Aunt Eve was in the kitchen, calmly taking a mop to the mess I’d made. “He’ll be alright,” she said. “Just a few stitches.”

I thought she was about to say something else. I thought she was about to ask me why I’d pushed my brother, and I knew I wouldn’t be able to tell her because I didn’t know.

The rest of the troops gathered in the side yard to inspect the clay drain pipe for telltale signs of blood. Out at the end of the dock, I lay down on my belly to watch the sunfish gather beneath the boards. Laurie sat down beside me.

“My little brother was playing with a lighter once,” she said, “and he set fire to his shirt.”   We all knew this. We’d seen the terrible scar on his arm.

“We thought he was going to die, but he didn’t.”

I put my finger in the water and a sunny darted up to investigate.

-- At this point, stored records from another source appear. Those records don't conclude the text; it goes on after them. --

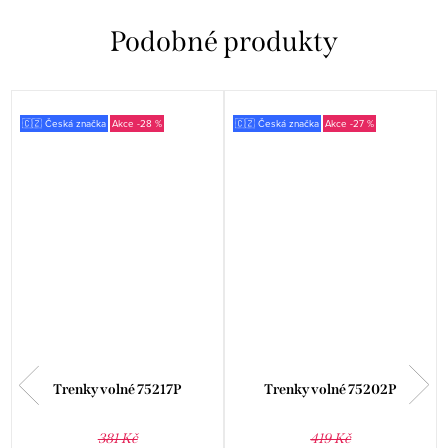
🇨🇿 Česká značka
-28 %
🇨🇿 Česká značka
-27 %
Trenky volné 75217P
Trenky volné 75202P
381 Kč
419 Kč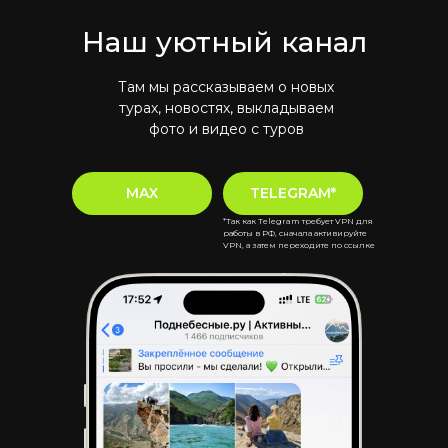
Наш уютный канал
Там мы рассказываем о новых
турах, новостях, выкладываем
фото и видео с туров
MAX
TELEGRAM*
*Так как Telegram требует VPN для
работы в РФ, сначала активируйте
VPN, а затем переходите по ссылке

“There’s a rock under the water at the end of our dock, and you have to dive just right or you might hit your head on it,” Laurie continued. “My father says parts of the lake are so deep they can’t even find the bottom.” She looked out across the bay. “You never know what’s going to happen, if you really think about it.”

My brother came back from the hospital early that evening. He had nine stitches in the back of his head, covered with a large bandage that had been tied across one eye, pirate style. Aunt Eve gave him a Heath bar, and my father made him a buccaneer’s hat from a sheet of newspaper. Later, when I went to his room to apologize for what I thought I’d done, he had nodded off to sleep. The Miller Camp stayed very quiet for the rest of the night.

Fort Ticonderoga became a castle for a day or two, then a jumble of planks and ropes in which we imagined ourselves to be the Swiss Family Robinson. Uncle Tom and my fa­ther removed the clay mortar pipes and we never saw them again. A new padlock replaced the rusting twist of wire that had secured the door to the Miller Camp garage, and the old print of haunted battlements disappeared from the dining room wall. After that, our attention turned to the water, where we spent sunny afternoons in the shallows assembling our vulcanized rafts into an ocean liner. But our ship sought disaster—striking icebergs, sprouting slow but in­evitable leaks in shark-infested wa­ters, sailing directly into the torpedo range of prowling enemy subma­rines —and it wasn’t too long be­fore my little brother raced into the dining room of the Miller Camp one morning, brandishing his bamboo-handled tomahawk.

“The Germans are back! And they’re attacking the fort!”

Roger Maris was leading the Yankees to the World Series that summer. Gregory Peck toppled the Guns of Navarone. Au­drey Hepburn sang “Moon River” and America scored the near-edge of space. It was not the last summer we would all spend in the Miller Camp, but only a few years remained before our two families would begin to differ in too many ways to make the summers man­ageable. Soon, our world would be changed in ways we could not know, and our plastic weapons would ac­quire a meaning we could not have imagined. But on that perfect, cloudless August morning, while sailboats circled the endless blue of the bay and crickets whistled in the face of fall, the Green Mountain Boys rallied to the challenge, and Fort Ticonderoga rose once again to the furious glory of unencumbered battle.